Cost of Community Services (COCS) studies are a case study approach used to determine a community’s public service costs versus revenues based on current land use. A subset of the much larger field of fiscal analysis, COCS studies have emerged as an inexpensive and reliable tool to measure the direct fiscal relationships between existing land uses. Their particular niche is to evaluate the overall contribution of agricultural and other open lands on equal ground with residential, commercial and industrial development.
As of January 2002, 83 COCS studies conducted in 19 states found that tax and other revenues collected from farm, ranch and forest landowners more than covered the public service costs these lands incur. Like traditional fiscal impact analyses, COCS studies show that on average, residential development generates significant tax revenue but requires costly public services that typically are subsidized by revenues from commercial and industrial land uses. The special contribution of COCS studies is that they show that farm, ranch and forest lands are important commercial land uses that help balance community budgets. Working lands are not just vacant land waiting around for development.

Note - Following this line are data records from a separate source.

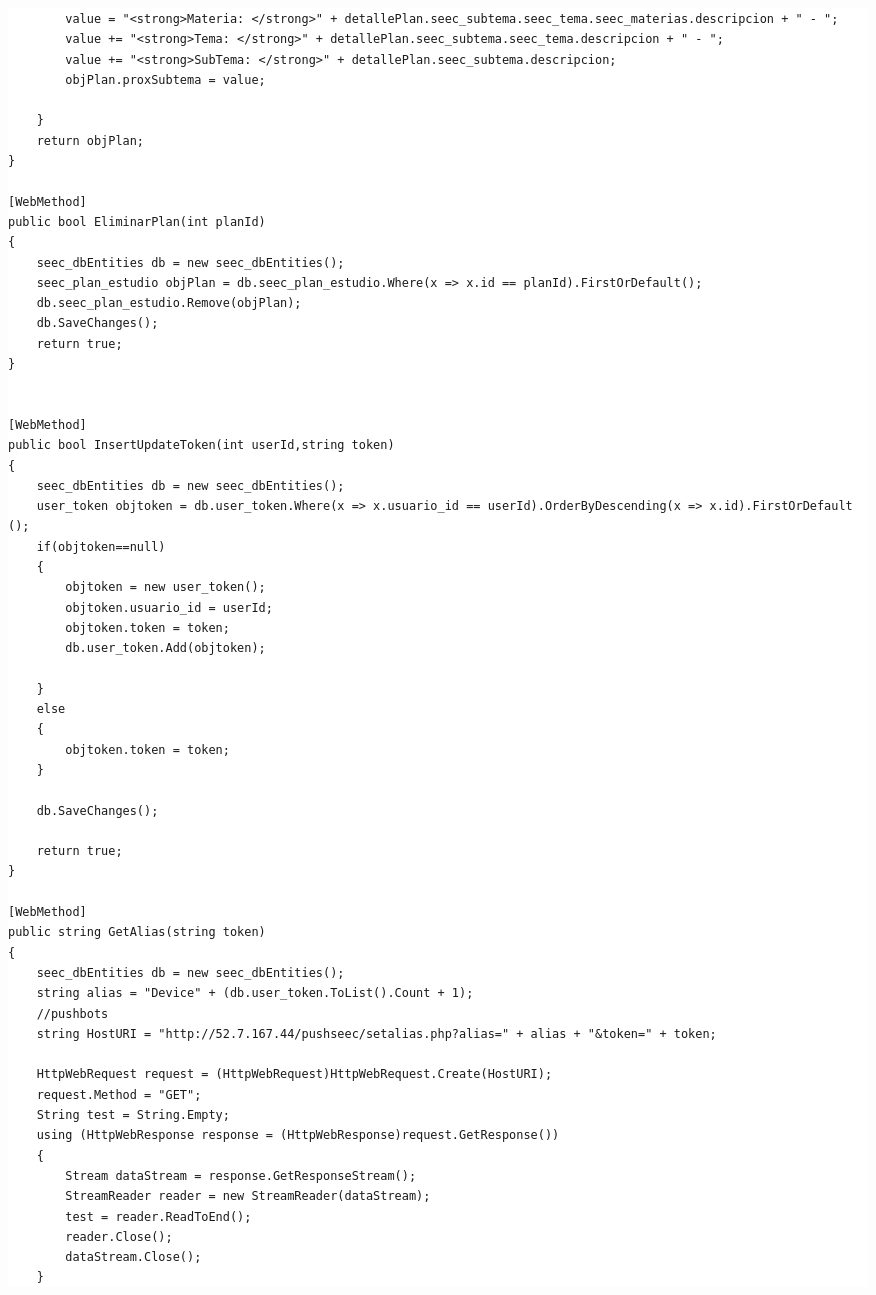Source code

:             value = "<strong>Materia: </strong>" + detallePlan.seec_subtema.seec_tema.seec_materias.descripcion + " - ";
            value += "<strong>Tema: </strong>" + detallePlan.seec_subtema.seec_tema.descripcion + " - ";
            value += "<strong>SubTema: </strong>" + detallePlan.seec_subtema.descripcion;
            objPlan.proxSubtema = value;

        }
        return objPlan;
    }

    [WebMethod]
    public bool EliminarPlan(int planId)
    {
        seec_dbEntities db = new seec_dbEntities();
        seec_plan_estudio objPlan = db.seec_plan_estudio.Where(x => x.id == planId).FirstOrDefault();
        db.seec_plan_estudio.Remove(objPlan);
        db.SaveChanges();
        return true;
    }


    [WebMethod]
    public bool InsertUpdateToken(int userId,string token)
    {
        seec_dbEntities db = new seec_dbEntities();
        user_token objtoken = db.user_token.Where(x => x.usuario_id == userId).OrderByDescending(x => x.id).FirstOrDefault();
        if(objtoken==null)
        {
            objtoken = new user_token();
            objtoken.usuario_id = userId;
            objtoken.token = token;
            db.user_token.Add(objtoken);

        }
        else
        {
            objtoken.token = token;
        }

        db.SaveChanges();
        
        return true;
    }

    [WebMethod]
    public string GetAlias(string token)
    {
        seec_dbEntities db = new seec_dbEntities();
        string alias = "Device" + (db.user_token.ToList().Count + 1);
        //pushbots
        string HostURI = "http://52.7.167.44/pushseec/setalias.php?alias=" + alias + "&token=" + token;

        HttpWebRequest request = (HttpWebRequest)HttpWebRequest.Create(HostURI);
        request.Method = "GET";
        String test = String.Empty;
        using (HttpWebResponse response = (HttpWebResponse)request.GetResponse())
        {
            Stream dataStream = response.GetResponseStream();
            StreamReader reader = new StreamReader(dataStream);
            test = reader.ReadToEnd();
            reader.Close();
            dataStream.Close();
        }
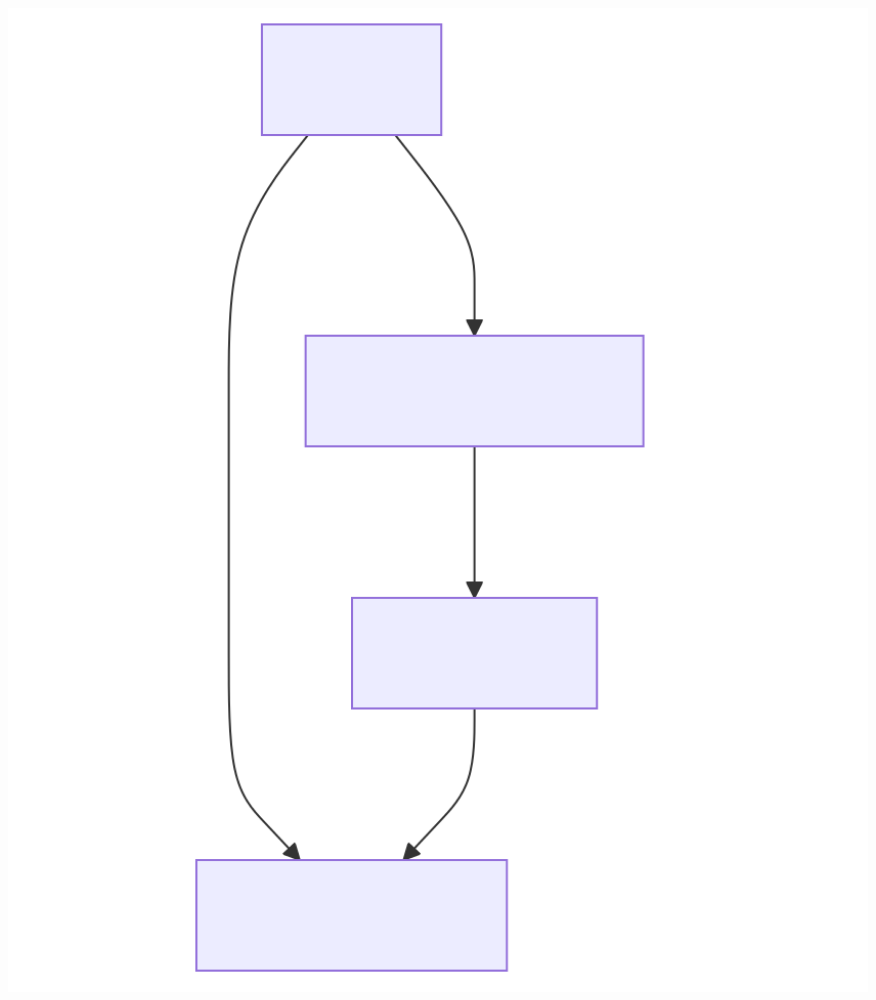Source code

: <div style="text-align:center;">
    <img src="/images/reusing-rustc-components-1.svg" width="60%">
</div>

COCS studies investigate current land use relationships based on tax and other revenues and public expenditures in a single fiscal period. They are fiscal, not economic, analyses and so do not examine economic benefits or secondary impacts of a given land use to the local or regional economy. For instance, new residential development brings with it new construction jobs, or agricultural businesses generate economic activity directly through the sale of farm products and indirectly through agribusiness sales and services. COCS studies do not analyze these impacts. Other types of studies can provide this information and are an important complement to COCS findings.
American Farmland Trust (AFT) became interested in growth-related issues because agricultural land is converted to development more commonly than any other type of land. According to USDA’s National Resources Inventory (NRI), from 1992 to 1997 more than 11 million acres were converted to developed use-and more than half of that conversion was agricultural land. During that period, on average, more than 1 million acres of farmland were developed each year. The NRI also shows that the best agricultural soils are being developed faster, and the rate of conversion is increasing: up 51 percent from the rate reported in the previous decade.